:: WHAT YOU NEED TO DO ::
Convert the listing below into a JSON array of strings, one per line, omitting blank lines and the picture placeholders.

:: DATA FOR THIS EXERCISE ::
----
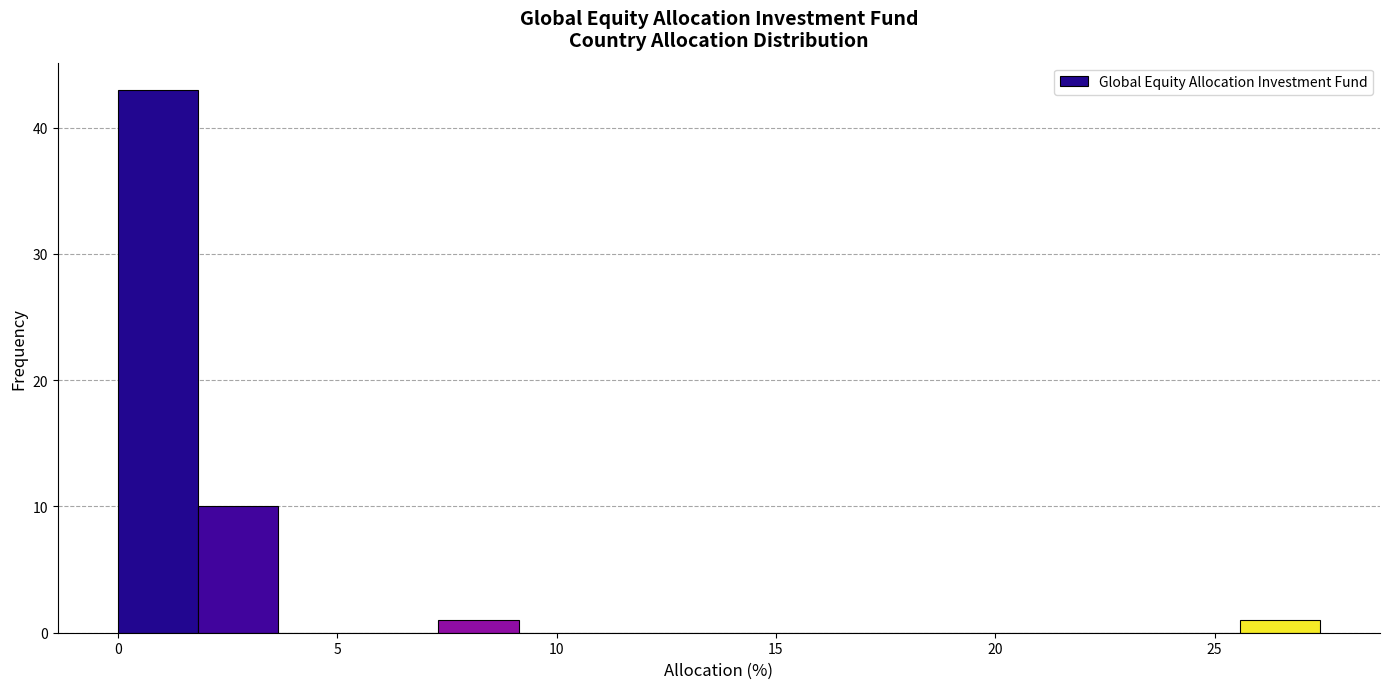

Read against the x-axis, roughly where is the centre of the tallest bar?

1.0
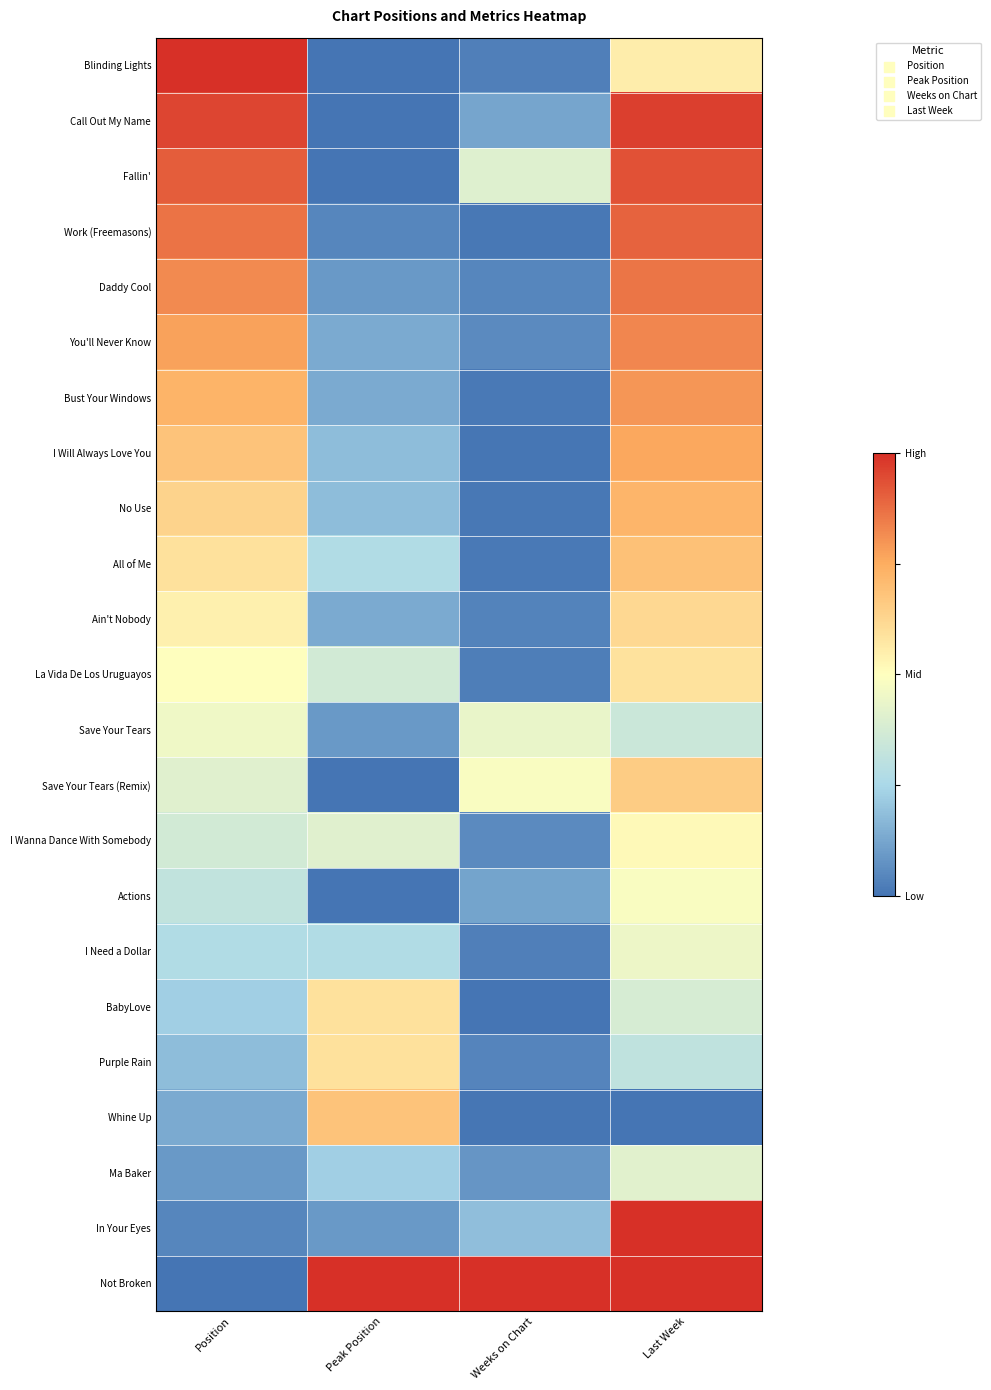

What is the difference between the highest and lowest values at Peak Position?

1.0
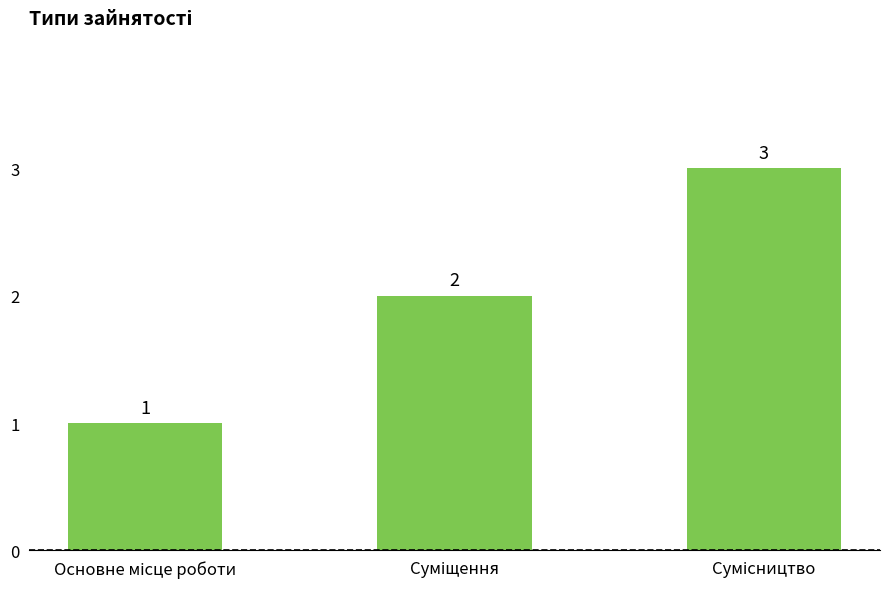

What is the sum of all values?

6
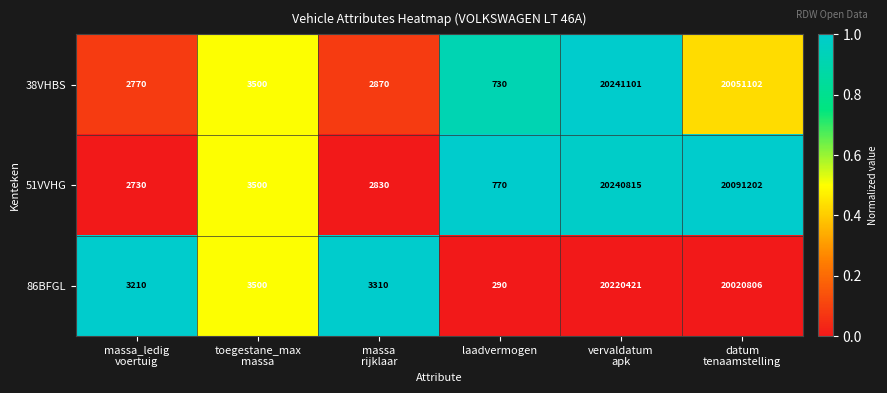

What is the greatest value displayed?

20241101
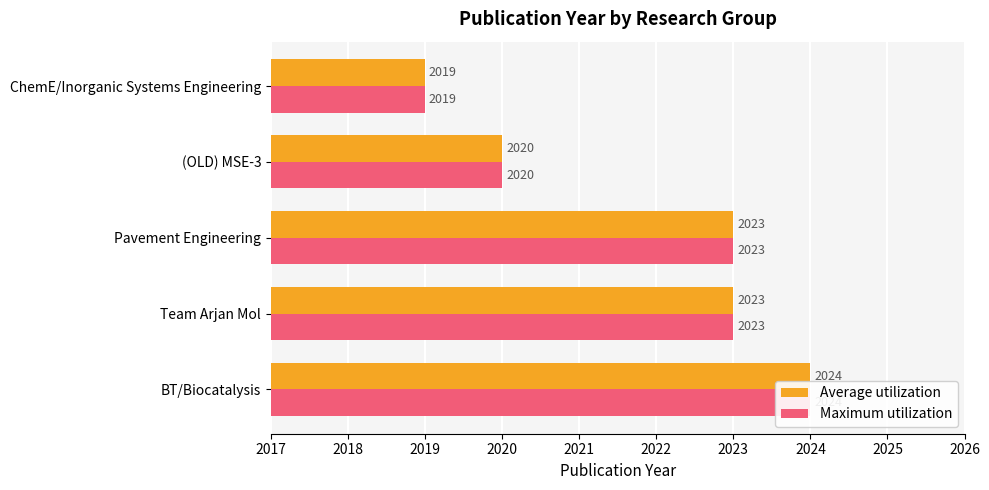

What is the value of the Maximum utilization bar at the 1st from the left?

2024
----
:: TASK RESPONSE ::
[
  "Read against the x-axis, roughly where is the centre of the tallest bar?",
  "1.0",
  "What is the difference between the highest and lowest values at Peak Position?",
  "1.0",
  "What is the sum of all values?",
  "6",
  "What is the greatest value displayed?",
  "20241101",
  "What is the value of the Maximum utilization bar at the 1st from the left?",
  "2024"
]